2.4. Uit de tekst van art. 46, eerste lid, Sr "volgt" dat met "dat misdrijf" in de zinsnede "bestemd tot het begaan van dat misdrijf" wordt gedoeld op het misdrijf dat is voorbereid, en dus niet op de voorbereiding zelf. Uit de door het Hof gebezigde bewijsvoering kan echter niet worden afgeleid dat de telefoon waarmee de verdachte mondeling informatie gaf aan zijn medeverdachte, was bestemd tot het in de bewezenverklaring bedoelde misdrijf om samen met anderen of een ander een diefstal met geweld of afpersing te plegen.

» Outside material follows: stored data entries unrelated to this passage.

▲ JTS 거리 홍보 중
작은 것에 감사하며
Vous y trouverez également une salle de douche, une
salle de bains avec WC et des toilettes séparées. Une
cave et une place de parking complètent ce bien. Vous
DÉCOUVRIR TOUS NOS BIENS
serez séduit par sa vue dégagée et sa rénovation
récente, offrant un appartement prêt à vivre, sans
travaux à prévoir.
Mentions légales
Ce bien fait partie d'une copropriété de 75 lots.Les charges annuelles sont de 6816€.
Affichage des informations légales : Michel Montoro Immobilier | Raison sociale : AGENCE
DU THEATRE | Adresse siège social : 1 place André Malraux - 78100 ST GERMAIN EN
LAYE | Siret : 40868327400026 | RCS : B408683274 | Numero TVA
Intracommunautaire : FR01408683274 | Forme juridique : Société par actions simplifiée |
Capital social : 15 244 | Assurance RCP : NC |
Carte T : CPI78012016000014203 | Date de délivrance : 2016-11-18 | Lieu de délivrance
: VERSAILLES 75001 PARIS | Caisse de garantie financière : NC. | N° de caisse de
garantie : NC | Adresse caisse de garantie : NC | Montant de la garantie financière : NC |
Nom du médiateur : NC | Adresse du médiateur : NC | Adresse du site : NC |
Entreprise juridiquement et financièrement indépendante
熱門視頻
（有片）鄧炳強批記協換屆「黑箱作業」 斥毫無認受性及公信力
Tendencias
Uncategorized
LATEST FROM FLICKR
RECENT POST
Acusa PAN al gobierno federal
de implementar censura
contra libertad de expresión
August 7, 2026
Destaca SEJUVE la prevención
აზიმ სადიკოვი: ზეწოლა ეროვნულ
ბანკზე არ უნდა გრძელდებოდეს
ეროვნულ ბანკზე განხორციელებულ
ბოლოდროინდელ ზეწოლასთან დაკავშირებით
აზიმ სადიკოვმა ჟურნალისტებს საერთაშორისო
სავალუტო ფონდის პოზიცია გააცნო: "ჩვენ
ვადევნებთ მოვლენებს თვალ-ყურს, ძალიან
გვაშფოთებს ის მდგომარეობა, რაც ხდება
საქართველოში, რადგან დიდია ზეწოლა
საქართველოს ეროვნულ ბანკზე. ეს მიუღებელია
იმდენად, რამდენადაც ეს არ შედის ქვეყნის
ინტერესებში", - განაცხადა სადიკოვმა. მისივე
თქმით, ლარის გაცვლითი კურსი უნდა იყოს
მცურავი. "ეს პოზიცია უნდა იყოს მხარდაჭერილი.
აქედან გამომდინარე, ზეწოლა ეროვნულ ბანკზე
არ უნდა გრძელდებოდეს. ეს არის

2.5. Het middel is dus terecht voorgesteld.
3. Slotsom
Hetgeen hiervoor is overwogen, brengt mee dat de bestreden uitspraak niet in stand kan blijven en als volgt moet worden beslist.
4. Beslissing
De Hoge Raad:
vernietigt de bestreden uitspraak;
wijst de zaak terug naar het Gerechtshof Amsterdam, opdat de zaak op het bestaande hoger beroep opnieuw wordt berecht en afgedaan.
Dit arrest is gewezen door de vice-president A.J.A. van Dorst als voorzitter, en de raadsheren J. de Hullu en V. van den Brink, in bijzijn van de waarnemend griffier E. Schnetz, en uitgesproken op 12 februari 2013.